▶ **DATA RECORDS**:
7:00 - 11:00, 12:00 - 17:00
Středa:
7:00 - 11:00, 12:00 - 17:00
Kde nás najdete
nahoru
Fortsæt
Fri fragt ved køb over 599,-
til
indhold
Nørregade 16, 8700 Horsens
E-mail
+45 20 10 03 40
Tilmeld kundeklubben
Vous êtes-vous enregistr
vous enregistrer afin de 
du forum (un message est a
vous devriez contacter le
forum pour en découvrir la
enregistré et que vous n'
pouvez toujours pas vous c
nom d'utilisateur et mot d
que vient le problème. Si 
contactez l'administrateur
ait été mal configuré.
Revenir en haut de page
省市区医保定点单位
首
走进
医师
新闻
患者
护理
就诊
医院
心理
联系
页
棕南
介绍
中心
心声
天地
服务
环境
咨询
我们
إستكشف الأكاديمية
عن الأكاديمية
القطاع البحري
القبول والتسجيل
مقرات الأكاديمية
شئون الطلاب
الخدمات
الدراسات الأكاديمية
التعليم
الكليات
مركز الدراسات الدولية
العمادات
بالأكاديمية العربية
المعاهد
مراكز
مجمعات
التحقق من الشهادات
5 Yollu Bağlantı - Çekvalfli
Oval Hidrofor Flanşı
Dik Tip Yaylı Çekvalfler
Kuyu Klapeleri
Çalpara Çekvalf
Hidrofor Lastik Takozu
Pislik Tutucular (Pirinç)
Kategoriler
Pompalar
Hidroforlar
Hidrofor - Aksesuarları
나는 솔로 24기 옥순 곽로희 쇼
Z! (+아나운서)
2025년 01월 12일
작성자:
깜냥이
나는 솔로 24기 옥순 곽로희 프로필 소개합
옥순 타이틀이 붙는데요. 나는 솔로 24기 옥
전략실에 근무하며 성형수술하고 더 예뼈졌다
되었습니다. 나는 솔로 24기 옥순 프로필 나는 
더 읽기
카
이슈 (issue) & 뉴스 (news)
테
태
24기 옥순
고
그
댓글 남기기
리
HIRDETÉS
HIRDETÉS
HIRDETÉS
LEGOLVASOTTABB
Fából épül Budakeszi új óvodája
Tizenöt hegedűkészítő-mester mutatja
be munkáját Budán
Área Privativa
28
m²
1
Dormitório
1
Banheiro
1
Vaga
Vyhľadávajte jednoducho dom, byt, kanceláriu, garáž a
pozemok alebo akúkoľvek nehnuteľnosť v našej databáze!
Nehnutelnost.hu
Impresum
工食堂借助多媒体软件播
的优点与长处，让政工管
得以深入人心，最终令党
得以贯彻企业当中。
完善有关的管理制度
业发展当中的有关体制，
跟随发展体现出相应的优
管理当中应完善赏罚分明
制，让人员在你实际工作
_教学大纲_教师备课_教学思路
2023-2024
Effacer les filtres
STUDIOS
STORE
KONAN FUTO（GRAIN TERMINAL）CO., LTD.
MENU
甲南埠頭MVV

▶ **REQUIRED WORK**: Whenever a line above contains "forum", copy that line.

▶ **TASK ANSWER**:
du forum (un message est a
forum pour en découvrir la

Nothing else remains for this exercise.